The plight of the Kurds as the world’s largest single stateless ethnic group — numbering somewhere between 30–40 million — began with the Sykes Picot carve up and redrawing of the region after the First World War by Britain and France. The establishment of new states across the Ottoman Empire’s former Arab possessions left the Kurds dispersed among four states — Iran, Iraq, Turkey, and Syria. They had never stopped struggling and fighting for the self determination denied them by the imperialist and colonial powers since, suffering the consequences in the shape of brutal suppression in each of the four countries around which they were dispersed. However despite this shared history of struggle and oppression, in the second decade of the 21st century the Kurds were not a united people.

==========

■ Activity list ■
1. In the passage on the Kurds, print the text between "The plight of" and "a united people.", inclusive, with no changes.
2. Proceed with the passage on the Kurds, picking up right after its final sentence.

■ Source data ■
==========

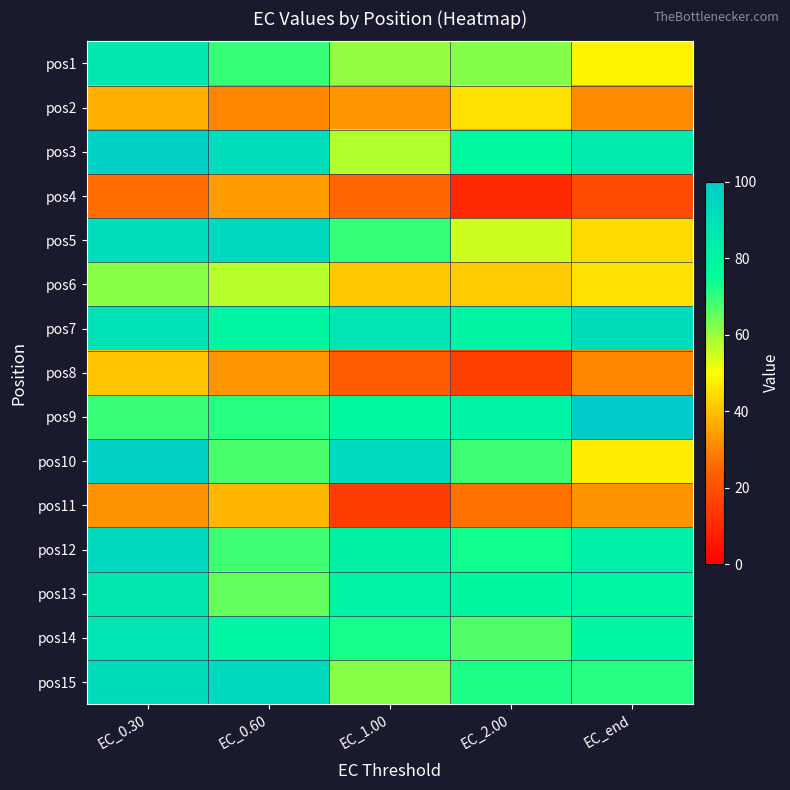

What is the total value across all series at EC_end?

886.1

==========

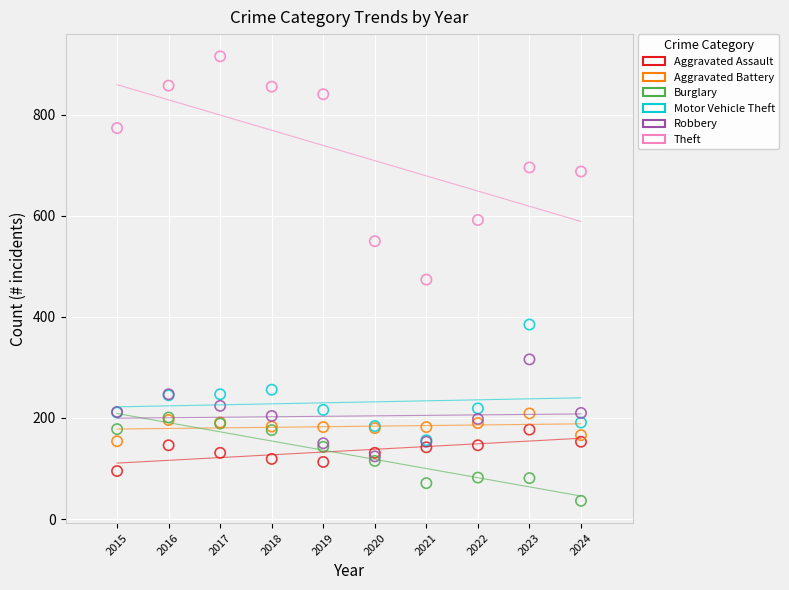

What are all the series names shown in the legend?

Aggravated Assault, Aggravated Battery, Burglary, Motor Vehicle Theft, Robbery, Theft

==========

■ Task-by-task answers ■
1.
The plight of the Kurds as the world’s largest single stateless ethnic group — numbering somewhere between 30–40 million — began with the Sykes Picot carve up and redrawing of the region after the First World War by Britain and France. The establishment of new states across the Ottoman Empire’s former Arab possessions left the Kurds dispersed among four states — Iran, Iraq, Turkey, and Syria. They had never stopped struggling and fighting for the self determination denied them by the imperialist and colonial powers since, suffering the consequences in the shape of brutal suppression in each of the four countries around which they were dispersed. However despite this shared history of struggle and oppression, in the second decade of the 21st century the Kurds were not a united people.

2.
Moreover, though injustice was a word the Kurds understood well, it had been responsible for them lending support to any government or state which might be in a position to further their objective of forging an independent state. The consequences of doing so littered their history, most grievously with their decision to respond to a call from the Bush Sr administration in 1991 to rise up against Saddam during Operation Desert Storm. In a speech to his supporters in the midst of the military operation to force Saddam’s armed forces out of Kuwait, Bush Sr said, “There’s another way for the bloodshed to stop, and this is for the Iraqi military and the Iraqi people to take matters into their own hands and force Saddam Hussein, the dictator, to step aside.”
Responding to the president’s words, the Kurds rose up, expecting the Americans to provide them with military support. However this support never materialised, leaving them at the mercy of Saddam’s vengeance, which he unleashed in time honoured fashion after the US-led coalition achieved its military objectives, which did not include regime change in Baghdad.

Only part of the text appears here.